Tim peneliti berfokus pada tiga daerah otak. Pertama, bagian otak yang membantu menentukan nilai keseluruhan dari sepotong informasi. Kedua, bagian yang menentukan sesuatu yang relevan dengan kehidupan seseorang. Ketiga, bagian otak yang digunakan untuk memahami pikiran dan perasaan orang lain.
Emily Falk, anggota penelitian, mengatakan hasil studi menunjukkan bahwa orang tertarik untuk membaca atau berbagi konten karena terkait dengan pengalamannya sendiri. Falk adalah Direktur Communications Neuroscience Laboratory University of Pennsylvania. Studi yang dilakukan di laboratoriumnya lebih banyak berfokus pada perubahan perilaku kesehatan.
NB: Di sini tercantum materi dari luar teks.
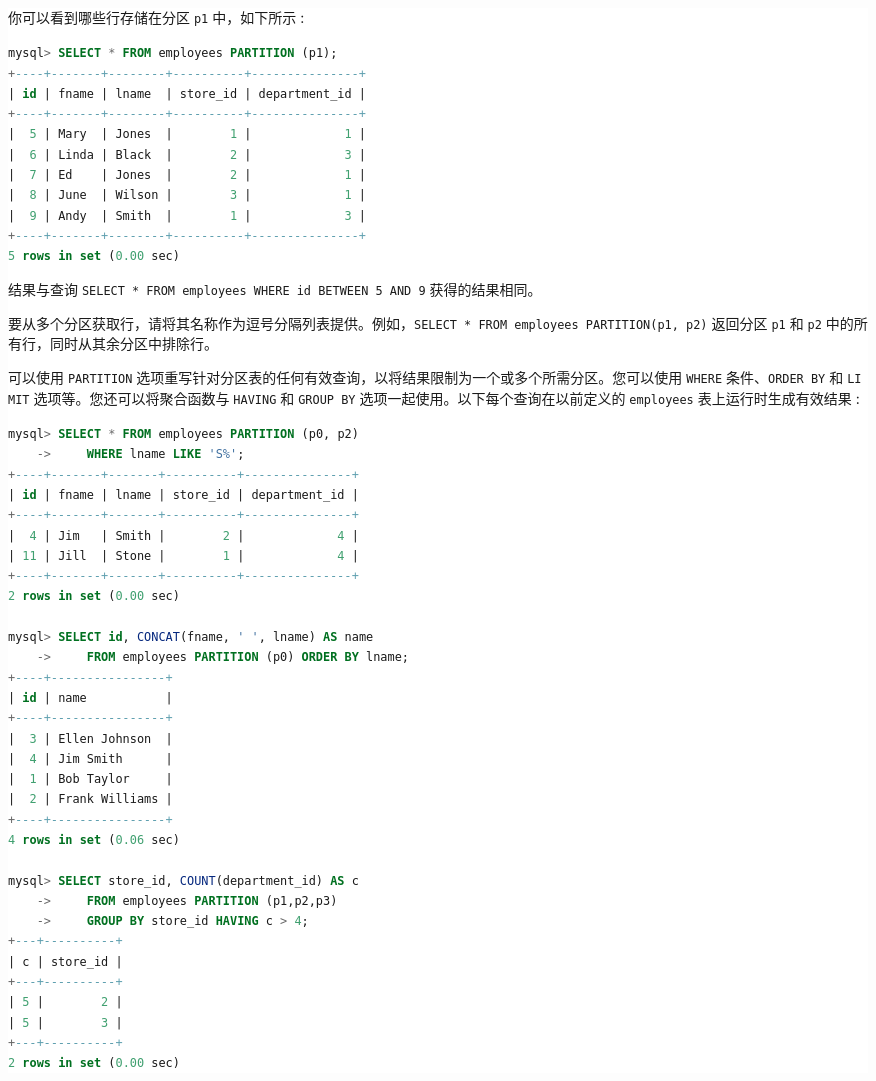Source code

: 你可以看到哪些行存储在分区 `p1` 中，如下所示 :

```sql
mysql> SELECT * FROM employees PARTITION (p1);
+----+-------+--------+----------+---------------+
| id | fname | lname  | store_id | department_id |
+----+-------+--------+----------+---------------+
|  5 | Mary  | Jones  |        1 |             1 |
|  6 | Linda | Black  |        2 |             3 |
|  7 | Ed    | Jones  |        2 |             1 |
|  8 | June  | Wilson |        3 |             1 |
|  9 | Andy  | Smith  |        1 |             3 |
+----+-------+--------+----------+---------------+
5 rows in set (0.00 sec)
```

结果与查询 `SELECT * FROM employees WHERE id BETWEEN 5 AND 9` 获得的结果相同。

要从多个分区获取行，请将其名称作为逗号分隔列表提供。例如，`SELECT * FROM employees PARTITION(p1, p2)` 返回分区 `p1` 和 `p2` 中的所有行，同时从其余分区中排除行。

可以使用 `PARTITION` 选项重写针对分区表的任何有效查询，以将结果限制为一个或多个所需分区。您可以使用 `WHERE` 条件、`ORDER BY` 和 `LIMIT` 选项等。您还可以将聚合函数与 `HAVING` 和 `GROUP BY` 选项一起使用。以下每个查询在以前定义的 `employees` 表上运行时生成有效结果 :

```sql
mysql> SELECT * FROM employees PARTITION (p0, p2)
    ->     WHERE lname LIKE 'S%';
+----+-------+-------+----------+---------------+
| id | fname | lname | store_id | department_id |
+----+-------+-------+----------+---------------+
|  4 | Jim   | Smith |        2 |             4 |
| 11 | Jill  | Stone |        1 |             4 |
+----+-------+-------+----------+---------------+
2 rows in set (0.00 sec)

mysql> SELECT id, CONCAT(fname, ' ', lname) AS name
    ->     FROM employees PARTITION (p0) ORDER BY lname;
+----+----------------+
| id | name           |
+----+----------------+
|  3 | Ellen Johnson  |
|  4 | Jim Smith      |
|  1 | Bob Taylor     |
|  2 | Frank Williams |
+----+----------------+
4 rows in set (0.06 sec)

mysql> SELECT store_id, COUNT(department_id) AS c
    ->     FROM employees PARTITION (p1,p2,p3)
    ->     GROUP BY store_id HAVING c > 4;
+---+----------+
| c | store_id |
+---+----------+
| 5 |        2 |
| 5 |        3 |
+---+----------+
2 rows in set (0.00 sec)
```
Menurut Falk, temuan ini dapat membantu peneliti mendapatkan pemahaman yang lebih baik tentang psikologi berbagi. "Informasi tersebut bisa digunakan untuk mengurangi penyebaran berita bohong," ujarnya, seperti dikutip dari Live Science.
Studi sebelumnya melihat psikologi berbagi berdasarkan survei tentang alasan orang berbagi sebuah artikel. Namun survei tersebut memiliki keterbatasan. Mereka, misalnya, tidak menyadari proses mentalnya secara langsung. Atau para responden mungkin menghindar untuk mengakui bahwa mereka berbagi artikel agar terlihat pintar. "Neurosains bisa menutup lubang tersebut," ucap pemimpin studi yang juga pakar neurosains, Christin Scholz.
Metode ini, kata dia, membantu para peneliti mengukur proses berpikir secara langsung tanpa harus meminta responden melaporkan apa yang mereka pikirkan. Scholz mengatakan, dibandingkan dengan sinyal tradisional, metode gabungan ini lebih baik menjelaskan kenapa seseorang membagikan suatu artikel. "Keuntungan menggunakan data saraf adalah mengungkap aktivitas otak yang menerangkan elemen sosial," tuturnya.
Meski metode gabungan mengungkapkan hasil yang cukup akurat, menurut Scholz, cara ini tidak cocok untuk memindai satu artikel tunggal yang dibagikan. Sebaliknya, dia menjelaskan, metode tersebut lebih cocok untuk mengungkapkan mekanisme otak yang tersembunyi.